Here are main error snippets:
clearml-serving-triton | Starting server: ['tritonserver', '--model-control-mode=poll', '--model-repository=/models', '--repository-poll-secs=60.0', '--metrics-port=8002', '--allow-metrics=true', '--allow-gpu-metrics=true']
clearml-serving-triton | Traceback (most recent call last):
clearml-serving-triton | File "clearml_serving/engines/triton/triton_helper.py", line 588, in <module>
clearml-serving-triton | main()
clearml-serving-triton | File "clearml_serving/engines/triton/triton_helper.py", line 580, in main
clearml-serving-triton | helper.maintenance_daemon(
clearml-serving-triton | File "clearml_serving/engines/triton/triton_helper.py", line 274, in maintenance_daemon
clearml-serving-triton | raise ValueError("triton-server process ended with error code {}".format(error_code))
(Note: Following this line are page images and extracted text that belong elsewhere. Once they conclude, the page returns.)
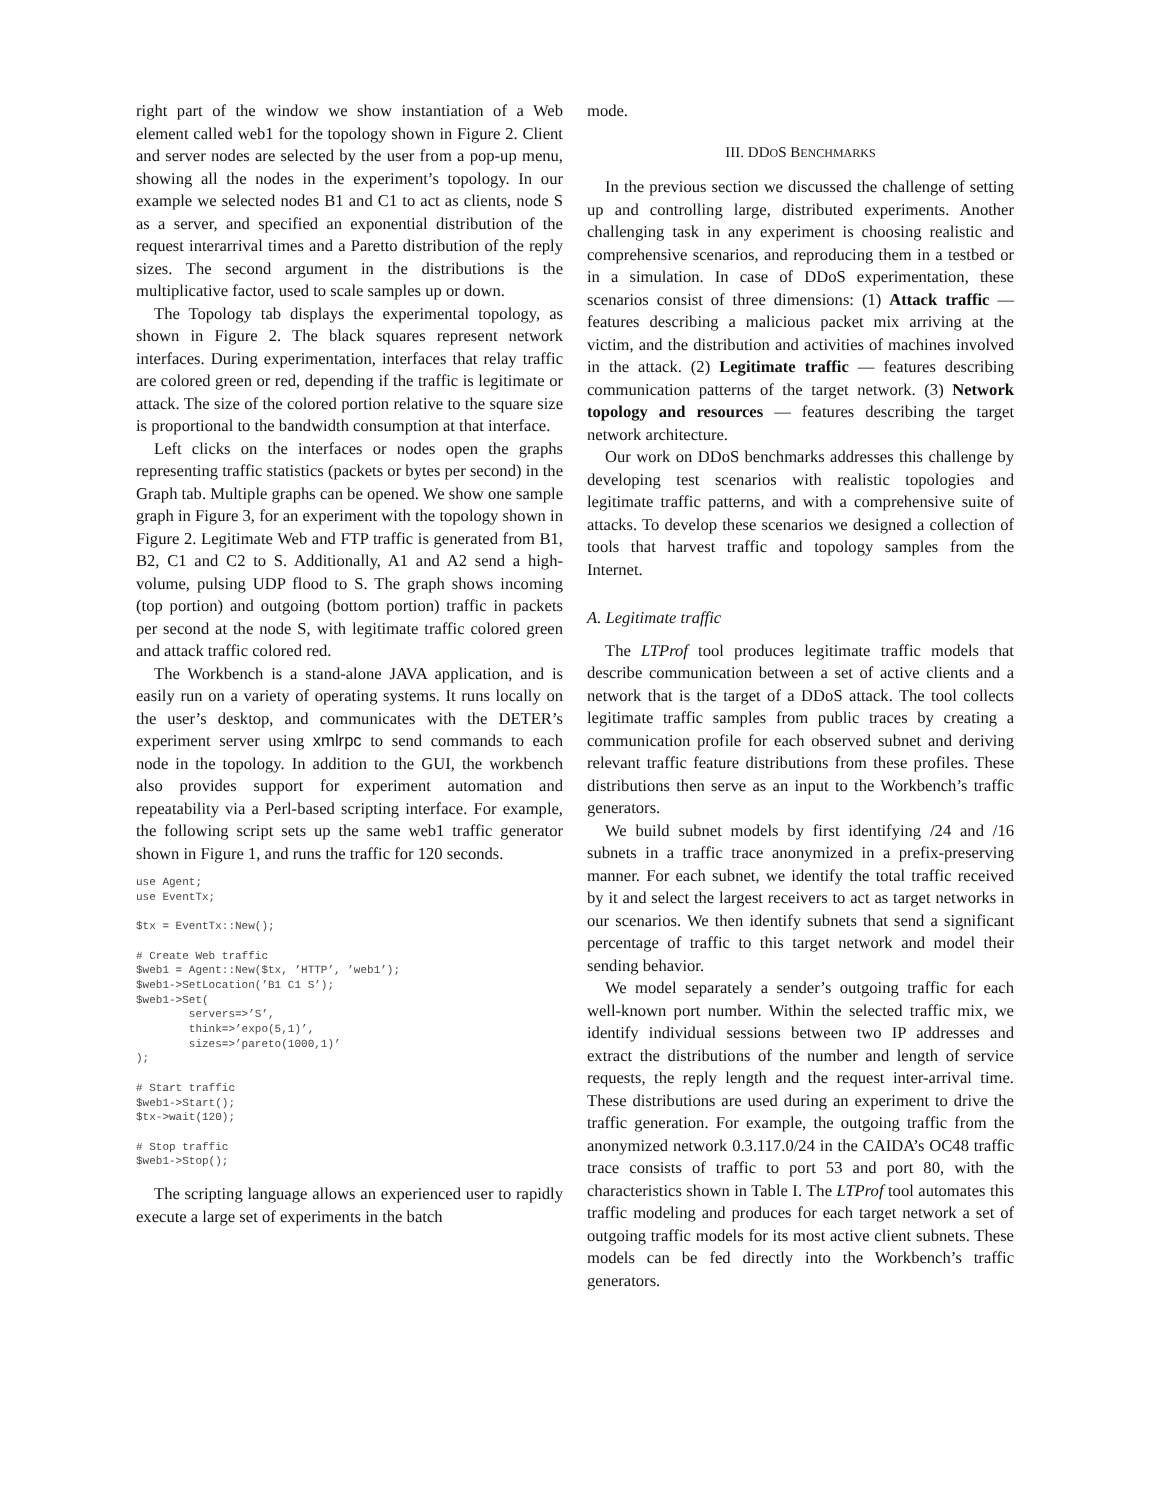right part of the window we show instantiation of a Web element called web1 for the topology shown in Figure 2. Client and server nodes are selected by the user from a pop-up menu, showing all the nodes in the experiment’s topology. In our example we selected nodes B1 and C1 to act as clients, node S as a server, and specified an exponential distribution of the request interarrival times and a Paretto distribution of the reply sizes. The second argument in the distributions is the multiplicative factor, used to scale samples up or down.
The Topology tab displays the experimental topology, as shown in Figure 2. The black squares represent network interfaces. During experimentation, interfaces that relay traffic are colored green or red, depending if the traffic is legitimate or attack. The size of the colored portion relative to the square size is proportional to the bandwidth consumption at that interface.
Left clicks on the interfaces or nodes open the graphs representing traffic statistics (packets or bytes per second) in the Graph tab. Multiple graphs can be opened. We show one sample graph in Figure 3, for an experiment with the topology shown in Figure 2. Legitimate Web and FTP traffic is generated from B1, B2, C1 and C2 to S. Additionally, A1 and A2 send a high-volume, pulsing UDP flood to S. The graph shows incoming (top portion) and outgoing (bottom portion) traffic in packets per second at the node S, with legitimate traffic colored green and attack traffic colored red.
The Workbench is a stand-alone JAVA application, and is easily run on a variety of operating systems. It runs locally on the user’s desktop, and communicates with the DETER’s experiment server using xmlrpc to send commands to each node in the topology. In addition to the GUI, the workbench also provides support for experiment automation and repeatability via a Perl-based scripting interface. For example, the following script sets up the same web1 traffic generator shown in Figure 1, and runs the traffic for 120 seconds.
use Agent;
use EventTx;

$tx = EventTx::New();

# Create Web traffic
$web1 = Agent::New($tx, ’HTTP’, ’web1’);
$web1->SetLocation(’B1 C1 S’);
$web1->Set(
        servers=>’S’,
        think=>’expo(5,1)’,
        sizes=>’pareto(1000,1)’
);

# Start traffic
$web1->Start();
$tx->wait(120);

# Stop traffic
$web1->Stop();
The scripting language allows an experienced user to rapidly execute a large set of experiments in the batch
mode.
III. DDOS BENCHMARKS
In the previous section we discussed the challenge of setting up and controlling large, distributed experiments. Another challenging task in any experiment is choosing realistic and comprehensive scenarios, and reproducing them in a testbed or in a simulation. In case of DDoS experimentation, these scenarios consist of three dimensions: (1) Attack traffic — features describing a malicious packet mix arriving at the victim, and the distribution and activities of machines involved in the attack. (2) Legitimate traffic — features describing communication patterns of the target network. (3) Network topology and resources — features describing the target network architecture.
Our work on DDoS benchmarks addresses this challenge by developing test scenarios with realistic topologies and legitimate traffic patterns, and with a comprehensive suite of attacks. To develop these scenarios we designed a collection of tools that harvest traffic and topology samples from the Internet.
A. Legitimate traffic
The LTProf tool produces legitimate traffic models that describe communication between a set of active clients and a network that is the target of a DDoS attack. The tool collects legitimate traffic samples from public traces by creating a communication profile for each observed subnet and deriving relevant traffic feature distributions from these profiles. These distributions then serve as an input to the Workbench’s traffic generators.
We build subnet models by first identifying /24 and /16 subnets in a traffic trace anonymized in a prefix-preserving manner. For each subnet, we identify the total traffic received by it and select the largest receivers to act as target networks in our scenarios. We then identify subnets that send a significant percentage of traffic to this target network and model their sending behavior.
We model separately a sender’s outgoing traffic for each well-known port number. Within the selected traffic mix, we identify individual sessions between two IP addresses and extract the distributions of the number and length of service requests, the reply length and the request inter-arrival time. These distributions are used during an experiment to drive the traffic generation. For example, the outgoing traffic from the anonymized network 0.3.117.0/24 in the CAIDA’s OC48 traffic trace consists of traffic to port 53 and port 80, with the characteristics shown in Table I. The LTProf tool automates this traffic modeling and produces for each target network a set of outgoing traffic models for its most active client subnets. These models can be fed directly into the Workbench’s traffic generators.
clearml-serving-triton | ValueError: triton-server process ended with error code 1
clearml-serving-triton | Error: Failed to initialize NVML
clearml-serving-triton | W0401 15:36:36.685770 47 metrics.cc:571] DCGM unable to start: DCGM initialization error
This is my NVIDIA-SMI output.
This is nvcc -V
output.
▶ nvcc -V
nvcc: NVIDIA (R) Cuda compiler driver
Copyright (c) 2005-2021 NVIDIA Corporation
Built on Thu_Nov_18_09:45:30_PST_2021
Cuda compilation tools, release 11.5, V11.5.119
Build cuda_11.5.r11.5/compiler.30672275_0
I don't know what is causing the problem.
Any help would be appreciated! Thanks!